Mas o que a lei diz sobre isso? O que os condomínios podem e devem fazer? E o que está mudando no cenário legislativo?

 

O que diz a legislação atual

Não existe, até o momento, uma lei federal que defina com precisão a idade mínima para crianças usarem elevadores ou áreas comuns desacompanhadas. No entanto, algumas normas e legislações locais já tratam do tema:

 

ABNT NBR 15.597 (1998): A norma técnica da Associação Brasileira de Normas Técnicas proíbe o transporte vertical de menores de 12 anos desacompanhados em elevadores.

Lei Municipal de São Paulo nº 12.751/1998: Estabelece a idade mínima de 10 anos para uso do elevador sem acompanhante.

 

Legislações estaduais e municipais: Estados como Pernambuco, Rio de Janeiro, Maranhão e o Distrito Federal já aprovaram leis próprias sobre o tema, com multas que podem chegar a R$ 10 mil para quem descumprir as normas.

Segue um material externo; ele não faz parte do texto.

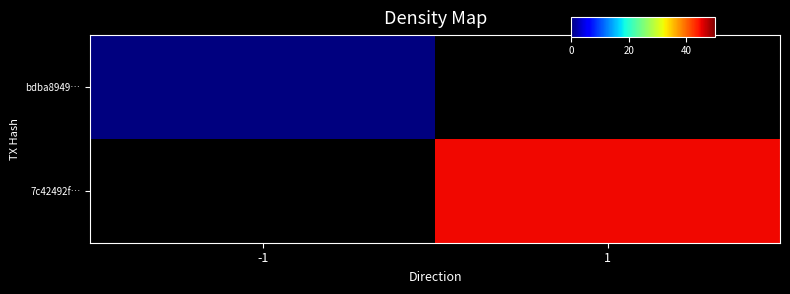

List the labels in order of 7c42492f… value, largest first.

-1, 1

A Paraíba aprovou em 2024 uma lei que obriga os condomínios a afixar cartazes visíveis informando a proibição de permanência de crianças menores de 12 anos desacompanhadas nas áreas comuns.

 

Código Civil (Art. 1.335): Embora não trate especificamente do tema, o artigo permite que os condomínios normatizem o uso dos equipamentos comuns, desde que as regras não violem direitos básicos dos moradores.

 

O que está tramitando no Congresso

Um importante projeto de lei (PL 4309/20) foi aprovado pela Comissão de Previdência, Assistência Social, Infância, Adolescência e Família da Câmara dos Deputados e altera o Estatuto da Criança e do Adolescente (ECA). Se aprovado pelo plenário da Câmara e pelo Senado, passa a valer em todo o país:

 

  • Proibição expressa de crianças menores de 12 anos em elevadores, piscinas, playgrounds, coberturas e demais espaços comuns sem acompanhamento de adulto responsável;
  • Multa de 5 a 20 salários mínimos para os responsáveis que descumprirem a regra;
  • Multa de 3 a 10 salários mínimos para o síndico que não afixar, em local visível, informações sobre faixas etárias e regras de uso das áreas comuns.

 

Essa proposta representa um avanço significativo, pois uniformizaria as regras em todo o território nacional e responsabilizaria também a gestão condominial pelo cumprimento das normas de sinalização.

 

O que os condomínios podem fazer agora

Mesmo antes da aprovação de uma lei federal, os condomínios têm plenas condições de agir:

 

Regulamento interno: O condomínio pode — e deve — estabelecer no seu regimento interno as faixas etárias e condições de uso dos elevadores e das demais áreas comuns. Uma referência prática amplamente adotada por especialistas é:

  • Menores de 6 anos: sempre acompanhados por um adulto;
  • Entre 6 e 9 anos: uso com autorização escrita dos responsáveis;
  • A partir de 10 anos: uso sem acompanhante, conforme regra local ou convenção.

 

Sinalização: Instalar placas de aviso em elevadores, portarias e áreas comuns é uma medida simples, de baixo custo e que demonstra diligência da gestão na prevenção de acidentes.

 

Assembleia: Levar o tema à assembleia é fundamental para que a regra seja aprovada coletivamente, registrada em ata e incorporada ao regimento. Isso fortalece juridicamente o condomínio em caso de eventual discussão sobre responsabilidade.

Portaria e zeladoria: Orientar os funcionários sobre como agir ao identificar uma criança sozinha em elevador ou área de risco é essencial.

 

Responsabilidade do condomínio x responsabilidade dos pais

Em regra, a responsabilidade pela segurança de crianças em áreas comuns é dos pais ou tutores legais. No entanto, se o acidente ocorrer por falta de manutenção, conservação inadequada das áreas comuns ou ausência de sinalização obrigatória, a responsabilidade pode recair sobre o condomínio e seu síndico.

 

Por isso, a prevenção não é apenas uma questão de segurança — é também de gestão responsável e proteção legal da administração do condomínio.

 

A administradora tem um papel central nesse processo: orientar o síndico, apoiar a atualização do regimento interno e garantir que o condomínio esteja em conformidade com a legislação vigente e preparado para as mudanças que estão por vir.